__What needs to be done__
Write out the records again, exactly, leaving none out.

Extracted page text data
-- Opening Marker --

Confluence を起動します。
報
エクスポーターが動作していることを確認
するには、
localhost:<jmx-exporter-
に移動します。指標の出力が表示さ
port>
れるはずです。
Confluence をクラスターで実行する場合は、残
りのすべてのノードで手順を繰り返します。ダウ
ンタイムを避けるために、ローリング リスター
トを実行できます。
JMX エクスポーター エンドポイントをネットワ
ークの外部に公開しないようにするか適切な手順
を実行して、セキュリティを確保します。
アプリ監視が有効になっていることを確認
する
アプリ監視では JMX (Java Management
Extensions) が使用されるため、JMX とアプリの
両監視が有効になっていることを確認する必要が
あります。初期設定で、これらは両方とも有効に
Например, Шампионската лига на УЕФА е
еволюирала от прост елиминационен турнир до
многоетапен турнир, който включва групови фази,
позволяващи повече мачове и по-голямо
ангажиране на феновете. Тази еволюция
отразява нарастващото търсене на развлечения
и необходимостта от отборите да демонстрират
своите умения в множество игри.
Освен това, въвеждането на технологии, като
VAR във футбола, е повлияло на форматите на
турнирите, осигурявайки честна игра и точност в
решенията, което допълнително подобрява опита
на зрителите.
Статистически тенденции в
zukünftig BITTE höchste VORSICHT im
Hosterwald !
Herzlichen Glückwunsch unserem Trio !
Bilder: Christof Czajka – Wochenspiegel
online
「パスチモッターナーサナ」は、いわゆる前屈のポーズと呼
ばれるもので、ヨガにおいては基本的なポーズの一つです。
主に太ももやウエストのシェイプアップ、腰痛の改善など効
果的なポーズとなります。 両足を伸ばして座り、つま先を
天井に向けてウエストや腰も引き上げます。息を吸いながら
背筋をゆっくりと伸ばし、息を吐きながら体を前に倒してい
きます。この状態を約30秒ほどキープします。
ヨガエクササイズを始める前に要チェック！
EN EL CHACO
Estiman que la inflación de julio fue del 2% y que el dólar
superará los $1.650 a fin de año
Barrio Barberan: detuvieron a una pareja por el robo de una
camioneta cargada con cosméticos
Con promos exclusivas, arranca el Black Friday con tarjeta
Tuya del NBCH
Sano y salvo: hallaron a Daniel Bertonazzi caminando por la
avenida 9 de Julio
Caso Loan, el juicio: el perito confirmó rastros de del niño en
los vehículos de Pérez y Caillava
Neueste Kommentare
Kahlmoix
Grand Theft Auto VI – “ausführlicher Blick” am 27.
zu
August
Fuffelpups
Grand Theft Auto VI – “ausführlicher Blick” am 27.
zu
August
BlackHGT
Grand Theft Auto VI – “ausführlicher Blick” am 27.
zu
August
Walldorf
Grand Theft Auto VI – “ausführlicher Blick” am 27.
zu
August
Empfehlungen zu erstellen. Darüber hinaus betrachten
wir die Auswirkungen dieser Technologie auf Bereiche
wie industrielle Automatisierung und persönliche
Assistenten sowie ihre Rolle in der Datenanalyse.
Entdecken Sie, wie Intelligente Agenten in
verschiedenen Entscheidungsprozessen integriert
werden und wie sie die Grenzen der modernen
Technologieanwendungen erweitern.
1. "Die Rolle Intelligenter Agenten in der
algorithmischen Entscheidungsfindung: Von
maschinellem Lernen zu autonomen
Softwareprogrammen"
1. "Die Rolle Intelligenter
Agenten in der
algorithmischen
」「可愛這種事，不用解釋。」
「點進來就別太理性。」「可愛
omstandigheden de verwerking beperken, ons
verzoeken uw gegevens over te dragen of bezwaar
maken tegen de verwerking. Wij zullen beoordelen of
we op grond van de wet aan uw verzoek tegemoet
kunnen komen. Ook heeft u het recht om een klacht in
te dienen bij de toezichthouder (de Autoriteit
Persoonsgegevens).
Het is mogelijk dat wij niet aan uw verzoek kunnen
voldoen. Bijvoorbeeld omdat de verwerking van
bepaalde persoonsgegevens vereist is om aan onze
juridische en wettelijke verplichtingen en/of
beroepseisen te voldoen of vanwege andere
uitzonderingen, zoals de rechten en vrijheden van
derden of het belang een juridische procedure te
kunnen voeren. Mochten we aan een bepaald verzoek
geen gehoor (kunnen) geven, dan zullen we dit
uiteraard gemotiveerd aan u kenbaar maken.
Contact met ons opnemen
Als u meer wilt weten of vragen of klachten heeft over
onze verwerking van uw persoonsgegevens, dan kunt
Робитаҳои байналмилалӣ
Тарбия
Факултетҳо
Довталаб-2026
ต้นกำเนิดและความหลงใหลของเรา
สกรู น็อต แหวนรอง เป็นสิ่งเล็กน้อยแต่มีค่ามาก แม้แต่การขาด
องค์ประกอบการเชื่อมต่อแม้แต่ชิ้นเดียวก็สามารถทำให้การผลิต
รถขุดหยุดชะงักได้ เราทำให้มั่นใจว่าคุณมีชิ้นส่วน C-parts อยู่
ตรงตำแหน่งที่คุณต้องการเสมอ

-- Closing Marker --

__Solution for this task__
Confluence を起動します。
報
エクスポーターが動作していることを確認
するには、
localhost:<jmx-exporter-
に移動します。指標の出力が表示さ
port>
れるはずです。
Confluence をクラスターで実行する場合は、残
りのすべてのノードで手順を繰り返します。ダウ
ンタイムを避けるために、ローリング リスター
トを実行できます。
JMX エクスポーター エンドポイントをネットワ
ークの外部に公開しないようにするか適切な手順
を実行して、セキュリティを確保します。
アプリ監視が有効になっていることを確認
する
アプリ監視では JMX (Java Management
Extensions) が使用されるため、JMX とアプリの
両監視が有効になっていることを確認する必要が
あります。初期設定で、これらは両方とも有効に
Например, Шампионската лига на УЕФА е
еволюирала от прост елиминационен турнир до
многоетапен турнир, който включва групови фази,
позволяващи повече мачове и по-голямо
ангажиране на феновете. Тази еволюция
отразява нарастващото търсене на развлечения
и необходимостта от отборите да демонстрират
своите умения в множество игри.
Освен това, въвеждането на технологии, като
VAR във футбола, е повлияло на форматите на
турнирите, осигурявайки честна игра и точност в
решенията, което допълнително подобрява опита
на зрителите.
Статистически тенденции в
zukünftig BITTE höchste VORSICHT im
Hosterwald !
Herzlichen Glückwunsch unserem Trio !
Bilder: Christof Czajka – Wochenspiegel
online
「パスチモッターナーサナ」は、いわゆる前屈のポーズと呼
ばれるもので、ヨガにおいては基本的なポーズの一つです。
主に太ももやウエストのシェイプアップ、腰痛の改善など効
果的なポーズとなります。 両足を伸ばして座り、つま先を
天井に向けてウエストや腰も引き上げます。息を吸いながら
背筋をゆっくりと伸ばし、息を吐きながら体を前に倒してい
きます。この状態を約30秒ほどキープします。
ヨガエクササイズを始める前に要チェック！
EN EL CHACO
Estiman que la inflación de julio fue del 2% y que el dólar
superará los $1.650 a fin de año
Barrio Barberan: detuvieron a una pareja por el robo de una
camioneta cargada con cosméticos
Con promos exclusivas, arranca el Black Friday con tarjeta
Tuya del NBCH
Sano y salvo: hallaron a Daniel Bertonazzi caminando por la
avenida 9 de Julio
Caso Loan, el juicio: el perito confirmó rastros de del niño en
los vehículos de Pérez y Caillava
Neueste Kommentare
Kahlmoix
Grand Theft Auto VI – “ausführlicher Blick” am 27.
zu
August
Fuffelpups
Grand Theft Auto VI – “ausführlicher Blick” am 27.
zu
August
BlackHGT
Grand Theft Auto VI – “ausführlicher Blick” am 27.
zu
August
Walldorf
Grand Theft Auto VI – “ausführlicher Blick” am 27.
zu
August
Empfehlungen zu erstellen. Darüber hinaus betrachten
wir die Auswirkungen dieser Technologie auf Bereiche
wie industrielle Automatisierung und persönliche
Assistenten sowie ihre Rolle in der Datenanalyse.
Entdecken Sie, wie Intelligente Agenten in
verschiedenen Entscheidungsprozessen integriert
werden und wie sie die Grenzen der modernen
Technologieanwendungen erweitern.
1. "Die Rolle Intelligenter Agenten in der
algorithmischen Entscheidungsfindung: Von
maschinellem Lernen zu autonomen
Softwareprogrammen"
1. "Die Rolle Intelligenter
Agenten in der
algorithmischen
」「可愛這種事，不用解釋。」
「點進來就別太理性。」「可愛
omstandigheden de verwerking beperken, ons
verzoeken uw gegevens over te dragen of bezwaar
maken tegen de verwerking. Wij zullen beoordelen of
we op grond van de wet aan uw verzoek tegemoet
kunnen komen. Ook heeft u het recht om een klacht in
te dienen bij de toezichthouder (de Autoriteit
Persoonsgegevens).
Het is mogelijk dat wij niet aan uw verzoek kunnen
voldoen. Bijvoorbeeld omdat de verwerking van
bepaalde persoonsgegevens vereist is om aan onze
juridische en wettelijke verplichtingen en/of
beroepseisen te voldoen of vanwege andere
uitzonderingen, zoals de rechten en vrijheden van
derden of het belang een juridische procedure te
kunnen voeren. Mochten we aan een bepaald verzoek
geen gehoor (kunnen) geven, dan zullen we dit
uiteraard gemotiveerd aan u kenbaar maken.
Contact met ons opnemen
Als u meer wilt weten of vragen of klachten heeft over
onze verwerking van uw persoonsgegevens, dan kunt
Робитаҳои байналмилалӣ
Тарбия
Факултетҳо
Довталаб-2026
ต้นกำเนิดและความหลงใหลของเรา
สกรู น็อต แหวนรอง เป็นสิ่งเล็กน้อยแต่มีค่ามาก แม้แต่การขาด
องค์ประกอบการเชื่อมต่อแม้แต่ชิ้นเดียวก็สามารถทำให้การผลิต
รถขุดหยุดชะงักได้ เราทำให้มั่นใจว่าคุณมีชิ้นส่วน C-parts อยู่
ตรงตำแหน่งที่คุณต้องการเสมอ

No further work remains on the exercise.